The third important genotypic fact to consider is speciation in the evolutionary process. At the time when the book was written, there was still no quantitative analysis of genetic change in speciation. Experts were not able to make a determination of how many generations it takes for allelic frequency to change from one to another. Nor did they establish the connection between the genotypic differences among populations or species with their phenotypic differences. Speciation occurs by natural selection pressure and population isolation. In the third stage of speciation when phyletic or original lineage changes occurs independent of the sister species can one see divergence. The rate of divergence depends on morphological changes while sister species can differ from 10 to 50 % of their genomes. Lewontin then devotes a chapter on paradoxes of variation. Genetic distribution is subjected to many factors that acts separately or interactively to increase, decrease, or stabilizes variation. He offers a survey of them. Variation of population is introduced by mutation or immigration of genes by other populations with different alleles. Variation may increase from introgression of alleles from subspecies or species if reproductive isolation breaks down in the zone of contact contributing to recombination. Variation can also increase or stabilise due to natural selection if the allele is favoured by the new environment or more fit. Variation can also be stabilised by balanced selection which is the condition that heterozygotes are much more fit than homozygotes creating a over dominance of fitness. Variation may also be removed from random and deterministic forces. A population eventually loses variation because it is limited in size. Random allelic frequency may eventually stabilise in one frequency if unopposed by new allelic frequency. The strongest force against variation is selection against recessive or partly dominant deleterious genes. If there is one wild type over the population, that wild type is uniform over the whole population. The paradox of variation bears on the neoclassical theory of interpreting variation. The theory suggests many mutations are subject to natural selection but are almost deleterious and are removed from the population. Rare favourable mutation is fixed by natural selection for adaptive advantages.
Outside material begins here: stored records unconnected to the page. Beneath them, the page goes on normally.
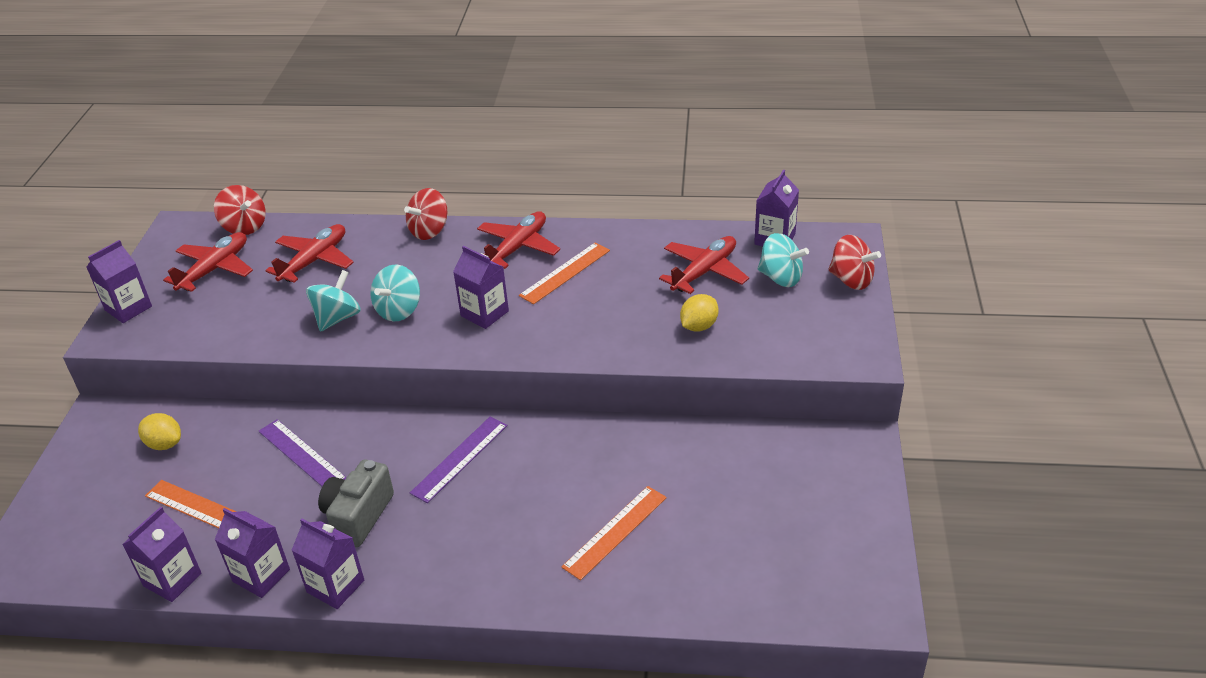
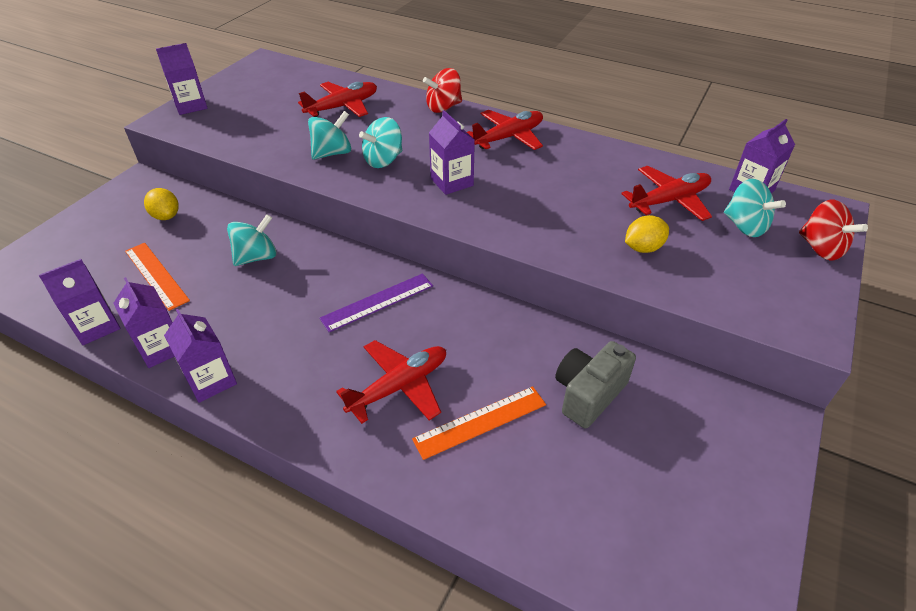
camera: 20 degrees right, 5 degrees up
(215, 269) = (268, 94): red plane -> red plane (399, 386)
(244, 227) = (309, 71): red spinning top -> none
(302, 455) = (256, 257): purple ruler -> turquoise spinning top
(358, 516) = (267, 324): grey camera -> grey camera (588, 394)
(565, 273) = (539, 168): orange ruler -> none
The book ends with a discussion of the genome as a unit of selection. Lewontin suggests that a genome cannot have its selection effects considered in isolation. A sufficient description of changes in the frequency of an allele in one locus involves the frequencies of other alleles in other loci so that a total genetic description of a population is an enumeration of all its diplpid genotypes. A evolutionary study by genomes is an interactive study in a global picture of the organism genotypes.